Collaborative innovation is becoming increasingly commonplace in many industries, ranging from biotechnology to computer hardware/software. Many organizations are struggling with volatility in consumer demands, stiff competition, and try to respond in a creative and agile manner to these market pressures. The consequences, as it appears, frequently involve seeking innovation beyond traditional locus of internal R&D departments. Accordingly, various organizations pursue bilateral or multilateral arrangements to actively cultivate inter-organizational networks of collaborative innovation.

For firms in volatile markets, acknowledging the need to reach out to networks is a first move that open up new challenges. Most of these firms have established practices and strategies based on closed forms of innovation. Some others have experience with ‘open innovation’, which involves exchanges with other organizations (firms and research institutions), often using established forms of legally binding bilateral arrangements such as licensing. However, network types of organizing defy existing bilateral forms to enable their participants to get organized with one another easily. Firms intending to benefit from networked, collaborative, and open innovation face various challenges regarding how to reason about, interact with, and profit from the networks they are embedded within. Organization of these open innovation practices is a chaotic forefront of innovation, which demands organizational forms of its own, developed through ongoing trials and errors of its current adopters.

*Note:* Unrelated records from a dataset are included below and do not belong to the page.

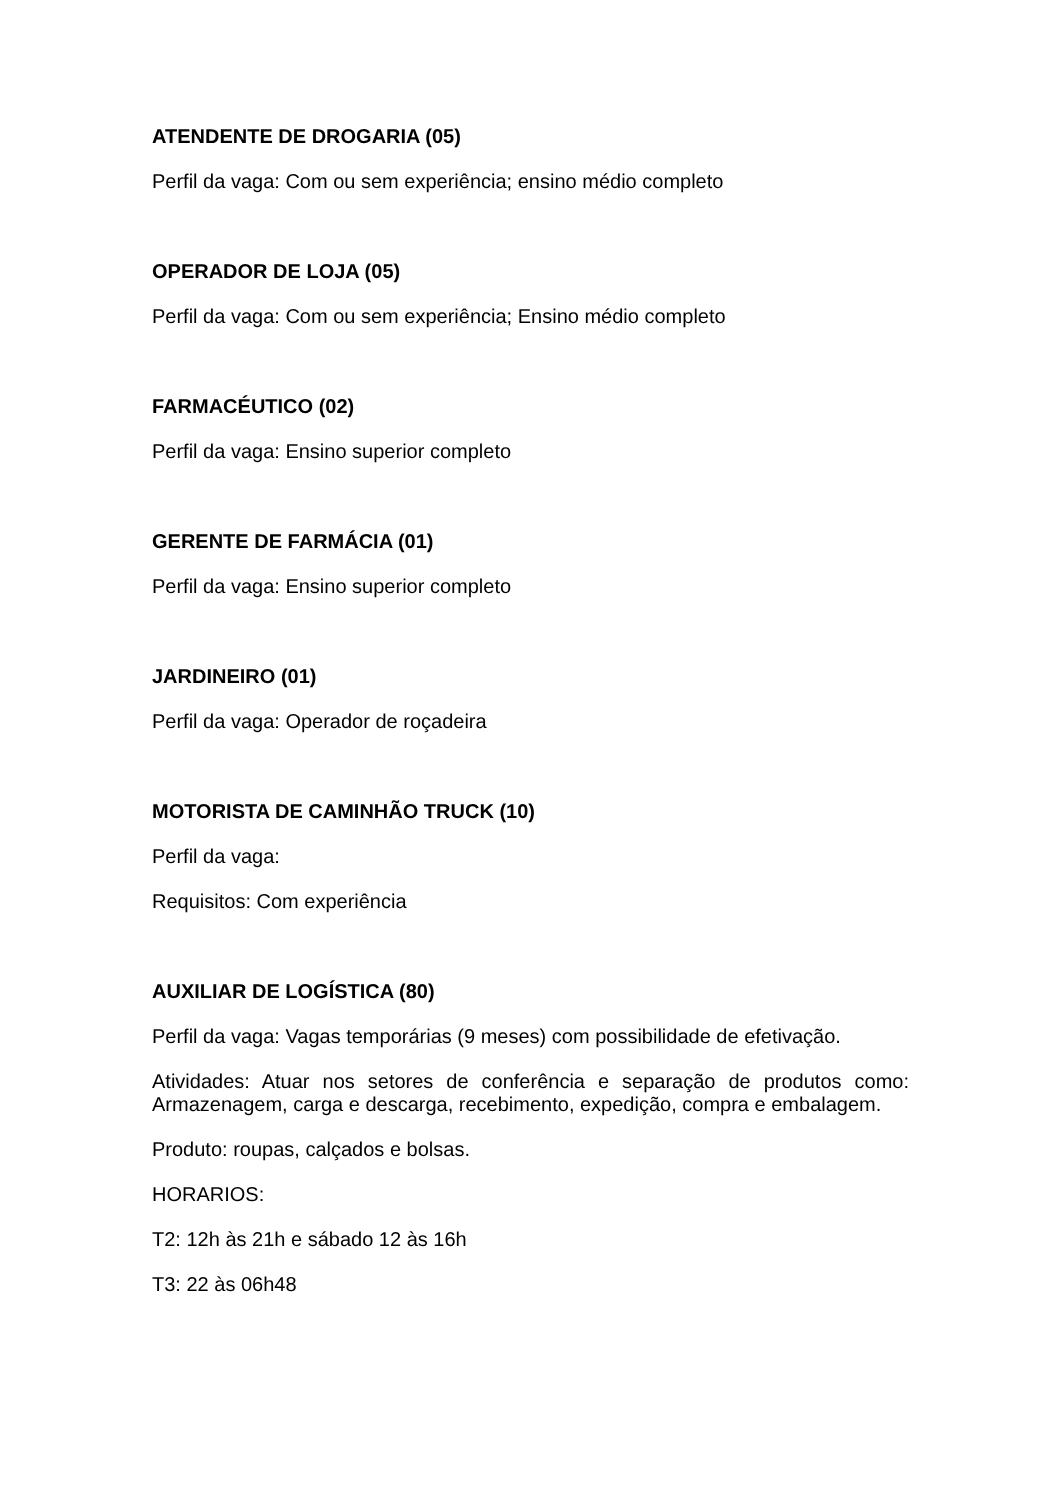ATENDENTE DE DROGARIA (05)
Perfil da vaga: Com ou sem experiência; ensino médio completo
OPERADOR DE LOJA (05)
Perfil da vaga: Com ou sem experiência; Ensino médio completo
FARMACÉUTICO (02)
Perfil da vaga: Ensino superior completo
GERENTE DE FARMÁCIA (01)
Perfil da vaga: Ensino superior completo
JARDINEIRO (01)
Perfil da vaga: Operador de roçadeira
MOTORISTA DE CAMINHÃO TRUCK (10)
Perfil da vaga:
Requisitos: Com experiência
AUXILIAR DE LOGÍSTICA (80)
Perfil da vaga: Vagas temporárias (9 meses) com possibilidade de efetivação.
Atividades: Atuar nos setores de conferência e separação de produtos como: Armazenagem, carga e descarga, recebimento, expedição, compra e embalagem.
Produto: roupas, calçados e bolsas.
HORARIOS:
T2: 12h às 21h e sábado 12 às 16h
T3: 22 às 06h48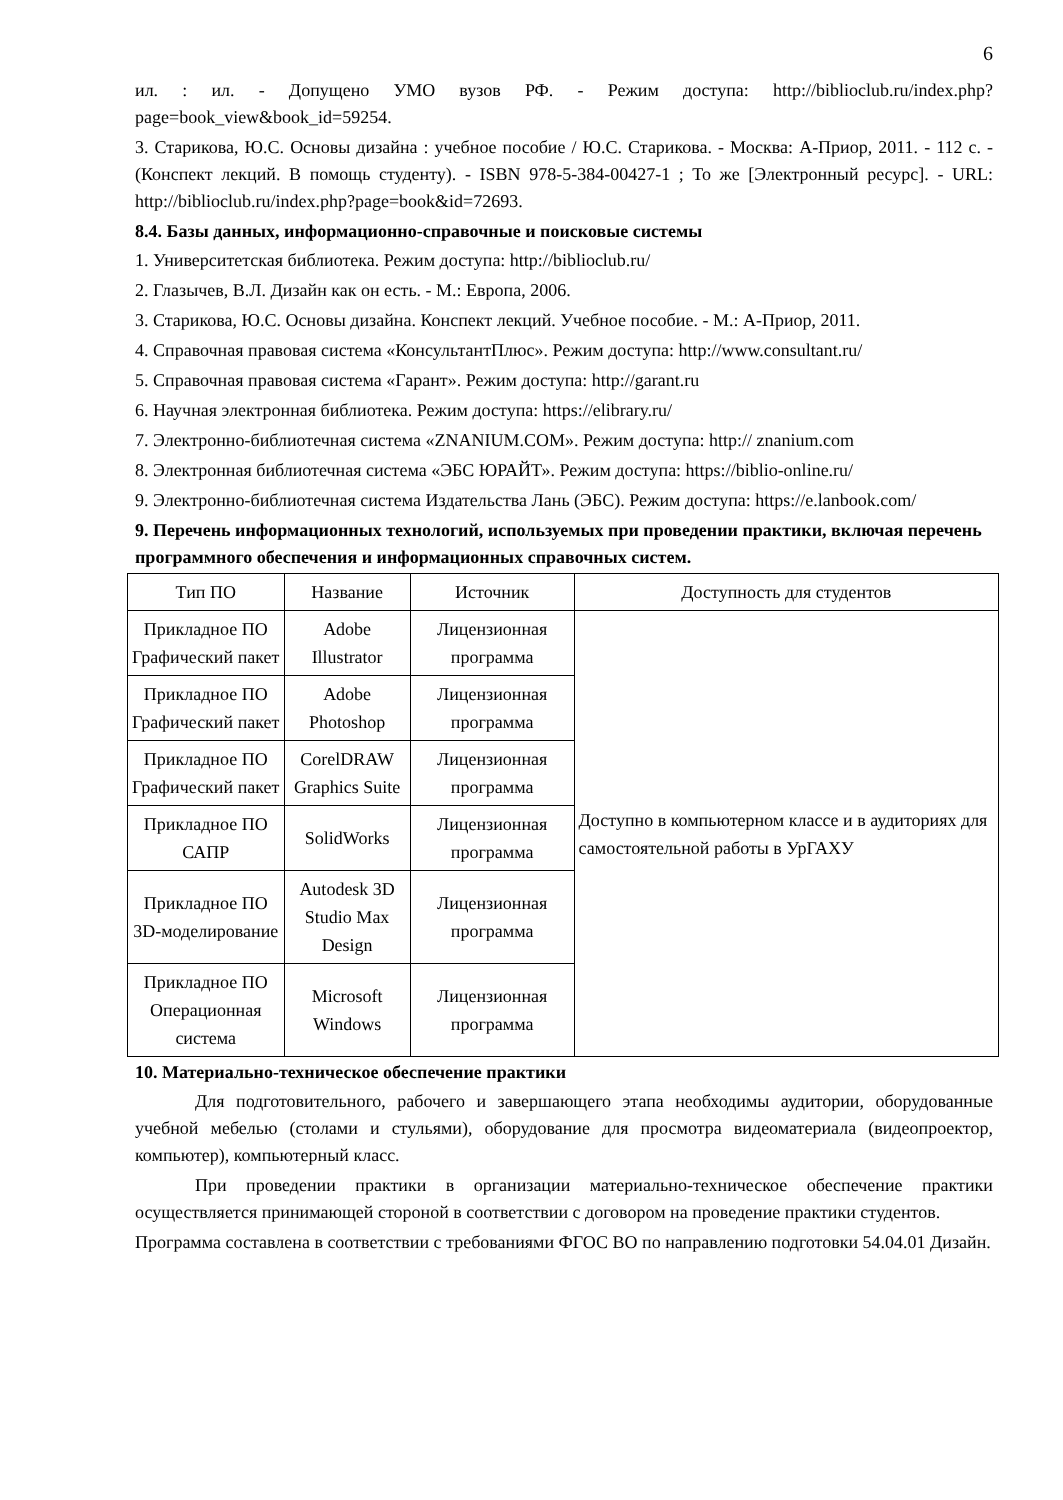6
ил. : ил. - Допущено УМО вузов РФ. - Режим доступа: http://biblioclub.ru/index.php?page=book_view&book_id=59254.
3. Старикова, Ю.С. Основы дизайна : учебное пособие / Ю.С. Старикова. - Москва: А-Приор, 2011. - 112 с. - (Конспект лекций. В помощь студенту). - ISBN 978-5-384-00427-1 ; То же [Электронный ресурс]. - URL: http://biblioclub.ru/index.php?page=book&id=72693.
8.4. Базы данных, информационно-справочные и поисковые системы
1. Университетская библиотека. Режим доступа: http://biblioclub.ru/
2. Глазычев, В.Л. Дизайн как он есть. - М.: Европа, 2006.
3. Старикова, Ю.С. Основы дизайна. Конспект лекций. Учебное пособие. - М.: А-Приор, 2011.
4. Справочная правовая система «КонсультантПлюс». Режим доступа: http://www.consultant.ru/
5. Справочная правовая система «Гарант». Режим доступа: http://garant.ru
6. Научная электронная библиотека. Режим доступа: https://elibrary.ru/
7. Электронно-библиотечная система «ZNANIUM.COM». Режим доступа: http:// znanium.com
8. Электронная библиотечная система «ЭБС ЮРАЙТ». Режим доступа: https://biblio-online.ru/
9. Электронно-библиотечная система Издательства Лань (ЭБС). Режим доступа: https://e.lanbook.com/
9. Перечень информационных технологий, используемых при проведении практики, включая перечень программного обеспечения и информационных справочных систем.
| Тип ПО | Название | Источник | Доступность для студентов |
| --- | --- | --- | --- |
| Прикладное ПО Графический пакет | Adobe Illustrator | Лицензионная программа | Доступно в компьютерном классе и в аудиториях для самостоятельной работы в УрГАХУ |
| Прикладное ПО Графический пакет | Adobe Photoshop | Лицензионная программа | |
| Прикладное ПО Графический пакет | CorelDRAW Graphics Suite | Лицензионная программа | |
| Прикладное ПО САПР | SolidWorks | Лицензионная программа | |
| Прикладное ПО 3D-моделирование | Autodesk 3D Studio Max Design | Лицензионная программа | |
| Прикладное ПО Операционная система | Microsoft Windows | Лицензионная программа | |
10. Материально-техническое обеспечение практики
Для подготовительного, рабочего и завершающего этапа необходимы аудитории, оборудованные учебной мебелью (столами и стульями), оборудование для просмотра видеоматериала (видеопроектор, компьютер), компьютерный класс.
При проведении практики в организации материально-техническое обеспечение практики осуществляется принимающей стороной в соответствии с договором на проведение практики студентов.
Программа составлена в соответствии с требованиями ФГОС ВО по направлению подготовки 54.04.01 Дизайн.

Among several other industries, software industry has been one in which attitudes towards collaborative innovation strategies are changing rapidly. It seems that ‘adaptation’ is replacing ‘planning’ as the fundamental principle of innovation in software technology development. Within this changing mindset, Open Source Software (OSS), once a marginal movement, is finding its way into mainstream inter-organizational innovation practice in the industry. OSS provides proven methodologies, which stimulate rapid software product evolution at the expense of process predictability (as opposed to the established practices of software engineering), and promote product interoperability which facilitate a more efficient coordination medium (Behlendorf, 1999; Benkler, 2005; Ritala, 2001). Leading players in the computing industry, such as IBM, Apple, and Google, actively cultivate open source innovation networks and/or use software technologies coming out of these networks as components in their key products or operations (West 2003).

However, despite the rhetoric of `openness’ surrounding these practices, considerable effort is vested in to tame the `mess’. Within the multitude of often conflicting business agendas in a collaborative innovation system, each participant faces the dilemma of converting collaborative outcomes into competitive advantage. Accessing knowledge resources through networks overcomes rigidities of innovating in isolation (Jorde and Teece 1989; Ring and van de Ven 1994; Leonard-Barton 1992; von Hippel 2006). Yet, an organization expects some predictability, and would like to drive this distributed and emergent, rather than centralized and planned innovation process in a direction that makes sense for its own priorities. While `openness’ in OSS is associated with unleashing the bottom-up innovation, blending and aligning it with a business strategy unavoidably faces the dilemma of re-leashing this innovative power so that it is manageable in a ‘top-down’ way and becomes useful `business-wise’.